2. Let’s buy enough for the Armageddon.
You might be wondering why I have a 50-pound bag of rice in the middle of my kitchen. Well, it’s because it doesn’t f*!&ing fit anywhere else. I completely understand buying in bulk, but wouldn’t twenty pounds of rice suffice? That seems like plenty. And is it really necessary to buy 48 rolls of toilet paper at once? Or 12 rolls of paper towels and a gallon jug of Windex? Really?
Last time we needed more bedding for the mouse cage, the man brought home a bag that was four feet wide and three feet tall. Why? Because it was ‘cheaper’ to buy a two-year supply. Little Stripey promptly kicked the bucket a couple of weeks later. Now what? Now the girls’ closet is impassable because a truck load of cedar shavings is sequestered there. Every time I trip over it, or try and squeeze around it to find some lost shoe, I give it a little punch. It feels pretty good.
What makes rule #2 especially confusing is that he hates having so much stuff. “Why are all of the cupboards and closets full of stuff?” he hollers. I bite my tongue, because the basement full of boxes is completely my fault. It’s not like I can cast the first stone.

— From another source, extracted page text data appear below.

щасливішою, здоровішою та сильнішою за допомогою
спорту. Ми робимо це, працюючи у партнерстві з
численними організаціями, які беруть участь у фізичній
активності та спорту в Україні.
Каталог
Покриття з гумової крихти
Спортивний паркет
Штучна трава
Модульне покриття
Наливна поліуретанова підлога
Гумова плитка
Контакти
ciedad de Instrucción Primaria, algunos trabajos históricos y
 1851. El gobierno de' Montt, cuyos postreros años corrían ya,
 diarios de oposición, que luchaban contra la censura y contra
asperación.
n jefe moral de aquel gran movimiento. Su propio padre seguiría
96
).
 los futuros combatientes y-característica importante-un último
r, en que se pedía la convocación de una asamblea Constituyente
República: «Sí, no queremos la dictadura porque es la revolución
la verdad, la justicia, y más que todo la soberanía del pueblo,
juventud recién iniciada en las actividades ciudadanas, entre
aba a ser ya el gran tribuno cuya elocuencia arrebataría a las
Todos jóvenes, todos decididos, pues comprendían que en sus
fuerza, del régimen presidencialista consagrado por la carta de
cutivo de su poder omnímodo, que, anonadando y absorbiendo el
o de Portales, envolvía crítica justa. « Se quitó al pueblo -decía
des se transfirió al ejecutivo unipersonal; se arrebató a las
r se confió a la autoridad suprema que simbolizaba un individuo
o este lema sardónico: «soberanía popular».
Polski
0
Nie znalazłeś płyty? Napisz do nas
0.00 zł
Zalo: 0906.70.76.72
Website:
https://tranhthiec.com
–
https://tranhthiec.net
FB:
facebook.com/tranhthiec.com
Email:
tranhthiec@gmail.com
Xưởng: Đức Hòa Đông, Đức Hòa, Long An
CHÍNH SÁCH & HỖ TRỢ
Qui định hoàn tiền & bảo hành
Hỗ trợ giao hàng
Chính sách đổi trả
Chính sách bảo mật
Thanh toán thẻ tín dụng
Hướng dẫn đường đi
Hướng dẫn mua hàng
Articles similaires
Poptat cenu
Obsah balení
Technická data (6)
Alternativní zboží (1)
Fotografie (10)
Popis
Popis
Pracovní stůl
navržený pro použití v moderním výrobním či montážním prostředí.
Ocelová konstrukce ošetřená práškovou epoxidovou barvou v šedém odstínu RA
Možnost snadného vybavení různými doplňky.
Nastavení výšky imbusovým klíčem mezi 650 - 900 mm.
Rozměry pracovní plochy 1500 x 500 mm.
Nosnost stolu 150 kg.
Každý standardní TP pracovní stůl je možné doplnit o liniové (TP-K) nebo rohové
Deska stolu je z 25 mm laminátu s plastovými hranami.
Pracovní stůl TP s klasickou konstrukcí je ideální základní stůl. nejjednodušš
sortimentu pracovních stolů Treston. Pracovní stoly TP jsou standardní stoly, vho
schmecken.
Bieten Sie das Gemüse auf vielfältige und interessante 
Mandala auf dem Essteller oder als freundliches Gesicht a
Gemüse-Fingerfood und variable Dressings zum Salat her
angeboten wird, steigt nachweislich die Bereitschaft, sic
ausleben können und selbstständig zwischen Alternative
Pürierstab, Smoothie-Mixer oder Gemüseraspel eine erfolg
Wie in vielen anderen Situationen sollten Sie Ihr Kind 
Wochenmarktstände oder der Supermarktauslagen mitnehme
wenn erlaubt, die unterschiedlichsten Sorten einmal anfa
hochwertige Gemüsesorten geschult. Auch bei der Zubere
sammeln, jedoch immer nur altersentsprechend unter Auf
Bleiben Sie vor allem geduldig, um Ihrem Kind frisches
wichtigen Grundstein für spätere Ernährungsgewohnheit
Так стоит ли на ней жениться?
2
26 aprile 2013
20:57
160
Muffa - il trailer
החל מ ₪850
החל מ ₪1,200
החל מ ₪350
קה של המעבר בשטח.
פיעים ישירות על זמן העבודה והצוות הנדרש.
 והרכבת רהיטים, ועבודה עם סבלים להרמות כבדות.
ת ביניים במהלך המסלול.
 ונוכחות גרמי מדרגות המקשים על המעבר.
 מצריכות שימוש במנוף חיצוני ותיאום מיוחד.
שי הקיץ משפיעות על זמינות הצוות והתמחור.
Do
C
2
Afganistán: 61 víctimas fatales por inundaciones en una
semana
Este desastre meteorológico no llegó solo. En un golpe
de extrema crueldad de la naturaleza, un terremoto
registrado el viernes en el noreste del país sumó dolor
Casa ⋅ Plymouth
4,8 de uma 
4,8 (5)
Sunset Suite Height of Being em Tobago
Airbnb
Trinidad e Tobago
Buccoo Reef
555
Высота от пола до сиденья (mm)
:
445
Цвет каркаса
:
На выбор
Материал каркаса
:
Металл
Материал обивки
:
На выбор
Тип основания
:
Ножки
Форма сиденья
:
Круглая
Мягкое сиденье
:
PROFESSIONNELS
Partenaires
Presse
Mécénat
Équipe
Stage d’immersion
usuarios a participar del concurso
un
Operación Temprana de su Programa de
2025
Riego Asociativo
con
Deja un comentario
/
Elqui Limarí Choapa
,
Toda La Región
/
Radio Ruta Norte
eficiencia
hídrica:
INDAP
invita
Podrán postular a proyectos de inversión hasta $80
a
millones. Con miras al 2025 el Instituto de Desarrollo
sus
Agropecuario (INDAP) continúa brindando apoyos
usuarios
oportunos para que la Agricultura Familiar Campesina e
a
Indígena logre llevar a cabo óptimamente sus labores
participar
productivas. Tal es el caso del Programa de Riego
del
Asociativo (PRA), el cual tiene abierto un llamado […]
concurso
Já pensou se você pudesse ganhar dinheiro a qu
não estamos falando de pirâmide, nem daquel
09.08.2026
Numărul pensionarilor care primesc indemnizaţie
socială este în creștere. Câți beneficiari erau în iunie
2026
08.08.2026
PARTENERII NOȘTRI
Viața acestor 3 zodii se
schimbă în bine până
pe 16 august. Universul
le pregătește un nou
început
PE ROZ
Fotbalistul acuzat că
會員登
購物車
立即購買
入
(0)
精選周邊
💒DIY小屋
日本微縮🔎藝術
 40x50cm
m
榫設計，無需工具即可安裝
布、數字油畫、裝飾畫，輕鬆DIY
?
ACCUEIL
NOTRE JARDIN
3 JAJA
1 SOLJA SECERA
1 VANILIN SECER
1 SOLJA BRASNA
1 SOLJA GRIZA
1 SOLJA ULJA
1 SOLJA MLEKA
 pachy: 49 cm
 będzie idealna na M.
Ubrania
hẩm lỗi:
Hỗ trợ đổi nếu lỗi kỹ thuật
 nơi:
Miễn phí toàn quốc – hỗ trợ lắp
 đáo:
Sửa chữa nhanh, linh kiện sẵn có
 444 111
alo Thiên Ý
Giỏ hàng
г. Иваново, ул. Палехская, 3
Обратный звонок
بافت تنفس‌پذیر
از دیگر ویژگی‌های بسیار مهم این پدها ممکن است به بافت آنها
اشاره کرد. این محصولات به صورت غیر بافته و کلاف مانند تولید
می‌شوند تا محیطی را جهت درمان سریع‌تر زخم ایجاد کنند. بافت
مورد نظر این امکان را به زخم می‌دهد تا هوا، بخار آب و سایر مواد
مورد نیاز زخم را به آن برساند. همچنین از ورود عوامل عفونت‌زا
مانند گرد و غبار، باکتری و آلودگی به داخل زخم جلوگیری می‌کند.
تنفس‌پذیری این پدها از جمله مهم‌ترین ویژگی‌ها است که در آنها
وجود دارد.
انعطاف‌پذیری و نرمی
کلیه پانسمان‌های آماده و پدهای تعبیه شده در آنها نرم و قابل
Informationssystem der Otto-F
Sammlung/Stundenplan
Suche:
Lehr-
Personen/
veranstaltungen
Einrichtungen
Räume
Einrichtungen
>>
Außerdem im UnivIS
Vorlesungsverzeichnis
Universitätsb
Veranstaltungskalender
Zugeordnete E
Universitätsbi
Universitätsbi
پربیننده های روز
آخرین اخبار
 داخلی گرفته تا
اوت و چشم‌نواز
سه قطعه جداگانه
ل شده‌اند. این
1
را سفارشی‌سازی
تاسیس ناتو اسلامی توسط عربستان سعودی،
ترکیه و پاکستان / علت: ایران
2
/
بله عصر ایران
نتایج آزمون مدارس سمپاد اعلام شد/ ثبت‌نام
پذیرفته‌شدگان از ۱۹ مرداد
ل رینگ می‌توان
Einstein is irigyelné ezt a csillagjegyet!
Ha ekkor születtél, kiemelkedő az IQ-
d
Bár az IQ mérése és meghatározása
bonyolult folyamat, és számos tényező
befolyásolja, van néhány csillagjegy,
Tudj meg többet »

3. Why go to the store if you could buy it online?
Left to his own devices, the spouse would buy absolutely everything online. It started a while back when it was cheaper to subscribe for a year of two-day shipping than to pay the delivery charge on the gigantic power tool he needed. After that, he began ordering everything from diapers to a shop vac to wine to batteries. That’s convenient and all, but paired with the first two rules, it means we get a lot of packages. Recently he gave me a packet with ten pairs of extra thick white sweat socks. What’s this for? I asked. “Oh,” he shrugged. “I thought they were men’s. It costs too much to ship them back, so I’m giving them to you.” Yeah, thanks.
I will admit that the wrong pot that he ‘amazoned’–the one we had to store in a dusty pile on top of the kitchen cabinets for five years–has recently become useful. That’s nice.
In the meantime, we need grape-flavored Children’s Tylenol, so I guess I’ll head to the store. Any ideas on how to use up a mountain of cedar shavings?